Start with the invoicing process itself. Clients who send invoices promptly, with clear payment terms and accurate details, get paid faster than those who delay or send incomplete invoices. Set up their systems so invoices go out as soon as the work is delivered or the goods are shipped.
Automate follow-ups wherever possible. Xero accounting software can send automated invoice reminders when payments become due and overdue, removing the awkwardness of manual chasing. You can also set up alerts so you're notified when high-value invoices pass their due date, allowing you to step in early.
Connect your clients' bank accounts to their accounting software so you can see in real time which invoices have been paid and which are still outstanding. Connecting bank feeds to Xero gives you a live view of the cash position without waiting for manual reconciliation.
For your practice, consider building a standard AR review into your monthly or quarterly client meetings. Use Xero HQ to monitor client health across your portfolio and flag businesses with ageing receivables before they become a crisis. This proactive approach positions you as a strategic advisor rather than someone who only gets involved after things go wrong.
Streamline your clients' finances with Xero
Helping your clients stay on top of their receivables is easier when you have the right tools behind you. Xero gives you real-time visibility into client finances, automated invoice reminders, and practice management tools that let you spot cash flow issues early.
Join the partner programme to access the tools, training, and support that help you deliver better advisory services to your clients.
FAQs on accounts receivable financing
Here are some frequently asked questions about accounts receivable financing and how it applies in the South African context.
What is the difference between factoring and invoice discounting?
With factoring, your client sells the invoice to a third party who takes over collection. With invoice discounting, your client borrows against the invoice but retains ownership and handles collection themselves.
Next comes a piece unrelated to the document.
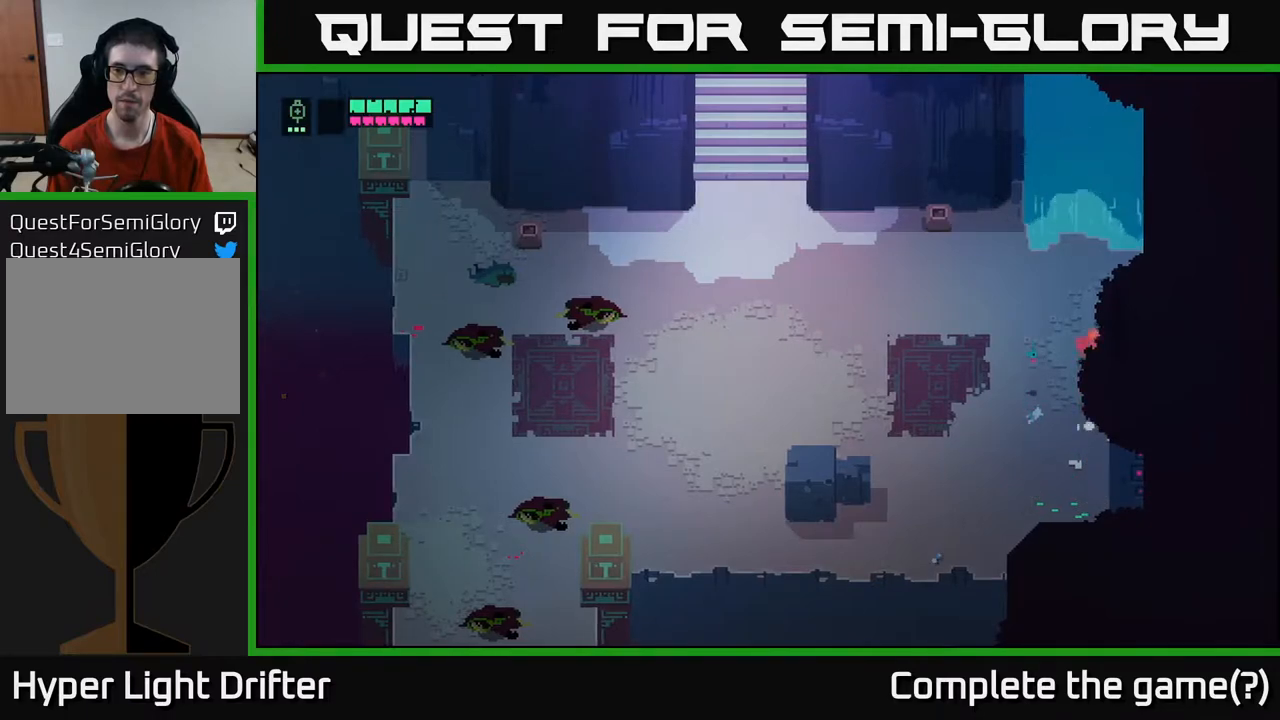
{"buttons": [], "left_stick": "up-right", "right_stick": "center", "events": []}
Factoring gives up control of the customer relationship; invoice discounting keeps it intact.
How much does accounts receivable factoring cost in South Africa?
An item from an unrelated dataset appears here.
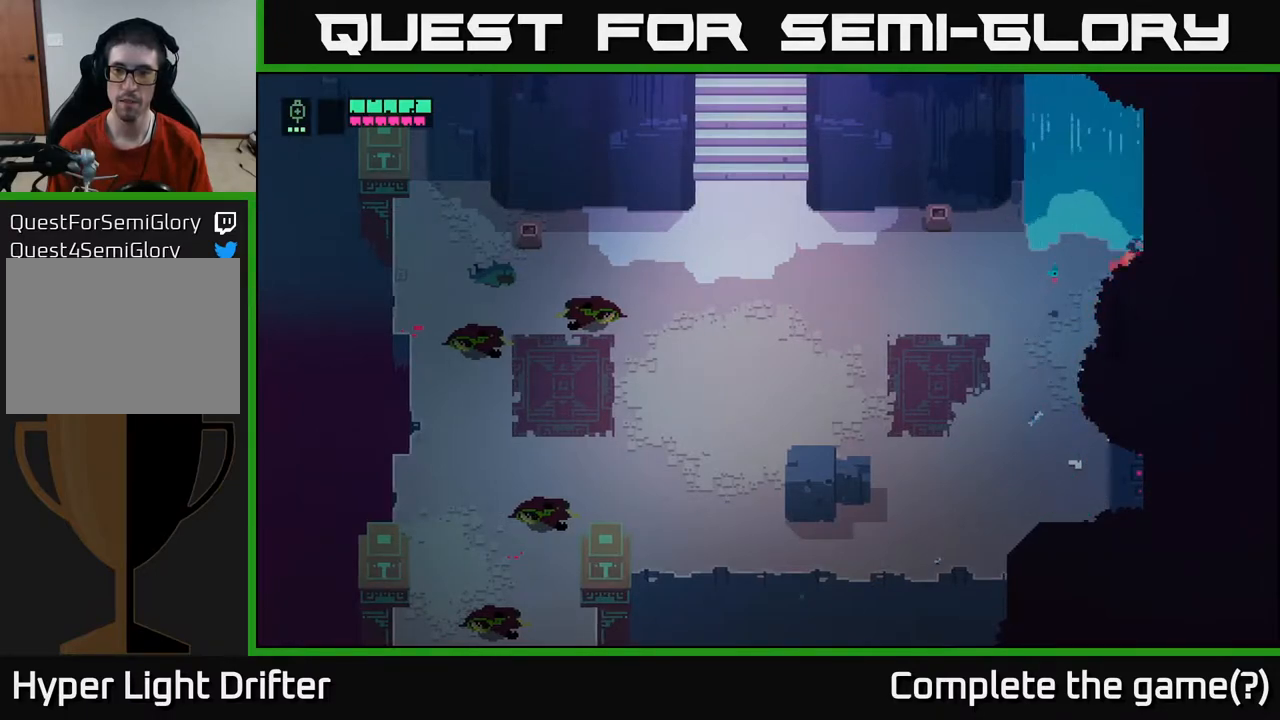
{"buttons": [], "left_stick": "left", "right_stick": "center", "events": [[183, "left_stick", "right"], [400, "left_stick", "down"], [467, "left_stick", "left"]]}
Costs vary depending on the provider, the debtor's credit profile, and the invoice terms. Factoring companies typically advance 75% to 90% of the invoice value and charge a fee that covers the collection risk. Always request a full fee schedule, including any administration or credit check charges, before committing a client.
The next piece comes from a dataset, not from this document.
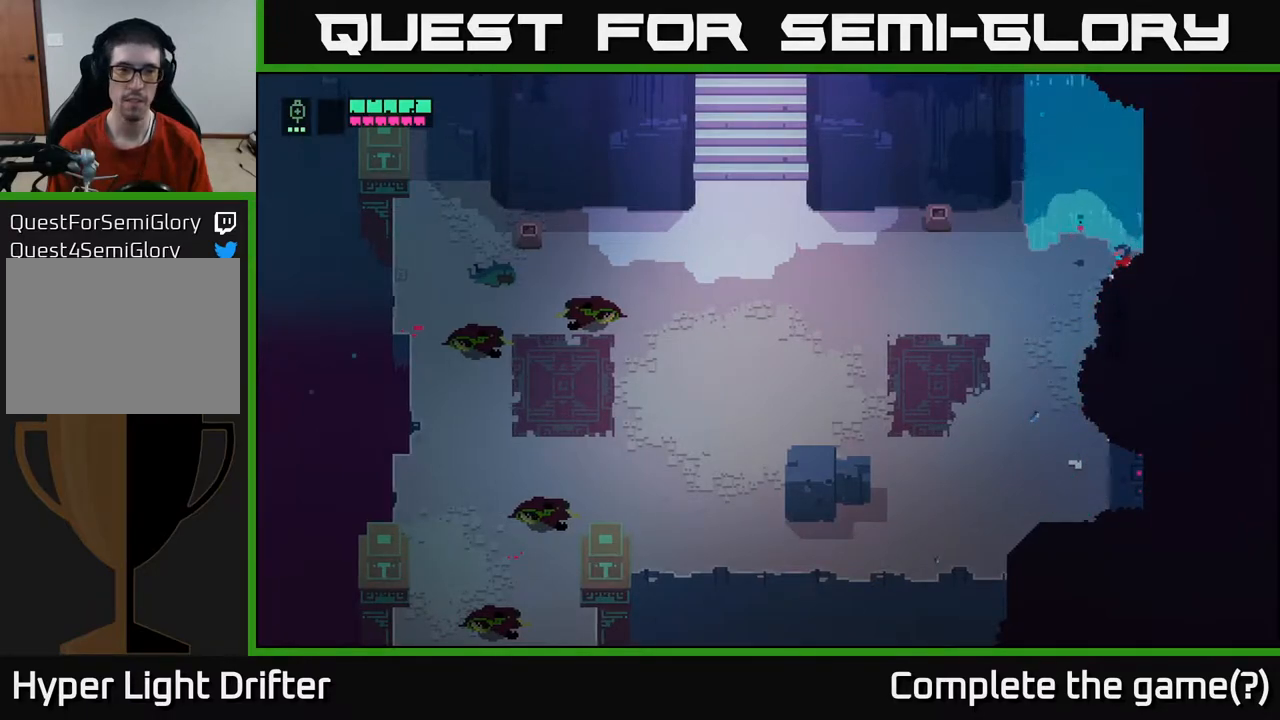
{"buttons": [], "left_stick": "left", "right_stick": "center", "events": []}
Can small businesses in South Africa use invoice financing?
Yes. While invoice discounting was historically limited to large commercial invoices, some South African providers now accept invoices from as low as R10,000. Factoring is also available to small businesses, provided the debtor has a reasonable credit profile.
When should you recommend AR financing to a client?
Consider it when a client has a consistent gap between invoicing and receiving payment, especially if they're missing opportunities or struggling with operational costs as a result. It's most effective for clients with creditworthy debtors and invoices large enough to absorb the provider's fees.
Are debt collectors in South Africa regulated?
Yes. All debt collectors in South Africa, excluding attorneys acting in their professional capacity, must be registered with the Council for Debt Collectors (CFDC) under the Debt Collectors Act 114 of 1998. Always verify a collector's CFDC registration before recommending them to a client.
Disclaimer
Xero does not provide accounting, tax, business or legal advice. This guide has been provided for information purposes only. You should consult your own professional advisors for advice directly relating to your business or before taking action in relation to any of the content provided.